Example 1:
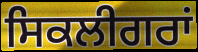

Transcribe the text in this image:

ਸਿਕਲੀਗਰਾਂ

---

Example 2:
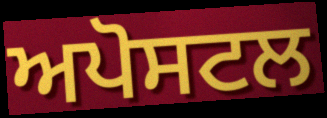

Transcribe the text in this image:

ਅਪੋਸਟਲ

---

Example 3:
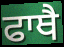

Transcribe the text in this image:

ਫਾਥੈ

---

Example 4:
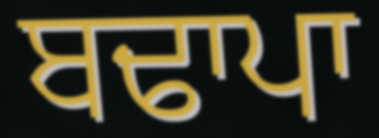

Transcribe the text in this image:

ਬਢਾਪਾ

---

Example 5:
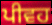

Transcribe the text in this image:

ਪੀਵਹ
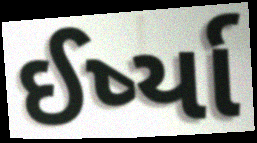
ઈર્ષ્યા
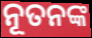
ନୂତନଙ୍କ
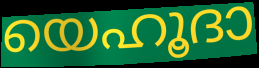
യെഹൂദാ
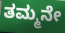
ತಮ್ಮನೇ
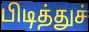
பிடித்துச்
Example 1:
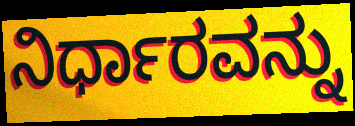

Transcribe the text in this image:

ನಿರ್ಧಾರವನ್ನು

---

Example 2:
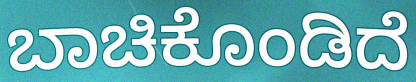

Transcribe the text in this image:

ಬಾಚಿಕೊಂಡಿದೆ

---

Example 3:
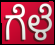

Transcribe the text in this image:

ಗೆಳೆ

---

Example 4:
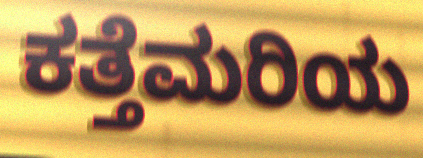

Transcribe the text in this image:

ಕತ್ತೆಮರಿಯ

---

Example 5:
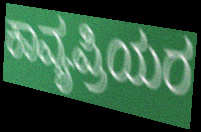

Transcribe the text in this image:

__EXERCISE REQUIREMENTS__
Your job is to transcribe the records exactly and in full. Pictures are not part of the copy.

__EXPECTED OUTPUT__
Example 1:

Transcribe the text in this image:

ਸਿਕਲੀਗਰਾਂ

---

Example 2:

Transcribe the text in this image:

ਅਪੋਸਟਲ

---

Example 3:

Transcribe the text in this image:

ਫਾਥੈ

---

Example 4:

Transcribe the text in this image:

ਬਢਾਪਾ

---

Example 5:

Transcribe the text in this image:

ਪੀਵਹ
ઈર્ષ્યા
ନୂତନଙ୍କ
യെഹൂദാ
ತಮ್ಮನೇ
பிடித்துச்
Example 1:

Transcribe the text in this image:

ನಿರ್ಧಾರವನ್ನು

---

Example 2:

Transcribe the text in this image:

ಬಾಚಿಕೊಂಡಿದೆ

---

Example 3:

Transcribe the text in this image:

ಗೆಳೆ

---

Example 4:

Transcribe the text in this image:

ಕತ್ತೆಮರಿಯ

---

Example 5:

Transcribe the text in this image:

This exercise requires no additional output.